- [Dataset excerpts]:
- - - -

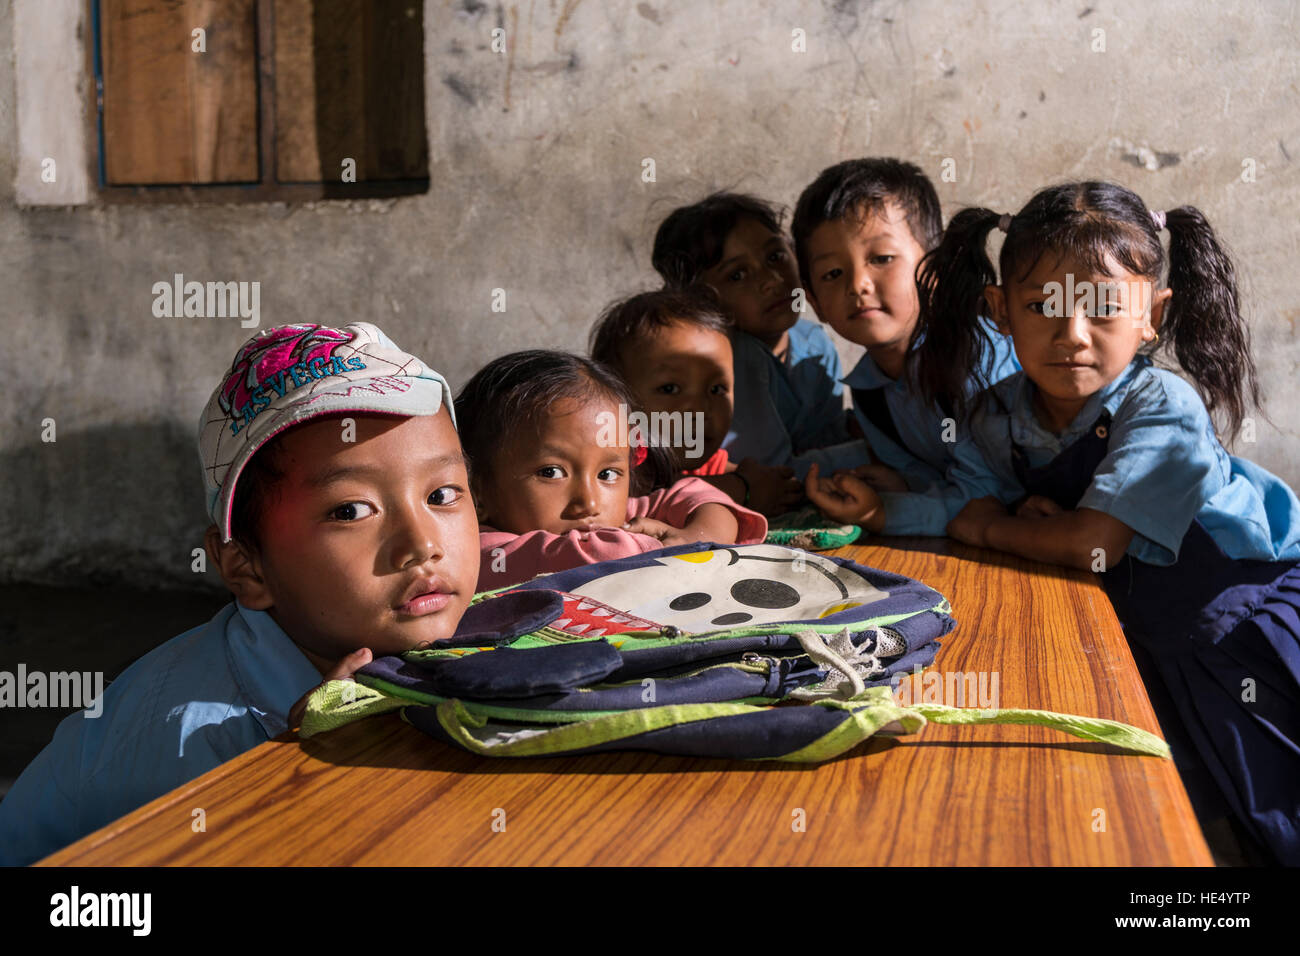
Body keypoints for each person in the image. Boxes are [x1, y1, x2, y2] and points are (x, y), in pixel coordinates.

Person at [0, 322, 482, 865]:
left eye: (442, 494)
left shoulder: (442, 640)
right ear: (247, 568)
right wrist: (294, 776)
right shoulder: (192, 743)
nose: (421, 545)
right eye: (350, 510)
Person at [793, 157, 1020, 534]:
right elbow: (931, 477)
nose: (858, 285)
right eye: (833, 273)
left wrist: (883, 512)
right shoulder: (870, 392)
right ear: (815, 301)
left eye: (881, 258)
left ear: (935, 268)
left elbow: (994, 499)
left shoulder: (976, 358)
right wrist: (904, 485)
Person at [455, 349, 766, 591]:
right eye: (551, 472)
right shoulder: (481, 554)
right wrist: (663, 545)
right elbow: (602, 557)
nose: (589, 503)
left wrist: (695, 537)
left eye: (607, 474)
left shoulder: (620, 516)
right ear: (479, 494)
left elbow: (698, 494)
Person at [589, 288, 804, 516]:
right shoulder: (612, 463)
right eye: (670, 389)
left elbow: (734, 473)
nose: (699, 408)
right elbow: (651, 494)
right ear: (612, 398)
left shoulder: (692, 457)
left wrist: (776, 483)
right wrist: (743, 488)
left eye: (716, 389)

- - - -

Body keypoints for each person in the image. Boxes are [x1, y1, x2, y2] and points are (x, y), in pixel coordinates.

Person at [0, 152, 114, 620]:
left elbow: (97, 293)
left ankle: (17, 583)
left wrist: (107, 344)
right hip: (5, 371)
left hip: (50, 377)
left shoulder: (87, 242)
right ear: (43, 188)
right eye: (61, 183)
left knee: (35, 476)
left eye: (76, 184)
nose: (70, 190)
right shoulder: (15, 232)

- - - -

- [TASK]: From the records above, copy only the lines starting with the line that holds "right eye: (670, 389)" and going on through the line that holds "left eye: (716, 389)", exactly as written.

- [EXERCISE RESULT]:
right eye: (670, 389)
left elbow: (734, 473)
nose: (699, 408)
right elbow: (651, 494)
right ear: (612, 398)
left shoulder: (692, 457)
left wrist: (776, 483)
right wrist: (743, 488)
left eye: (716, 389)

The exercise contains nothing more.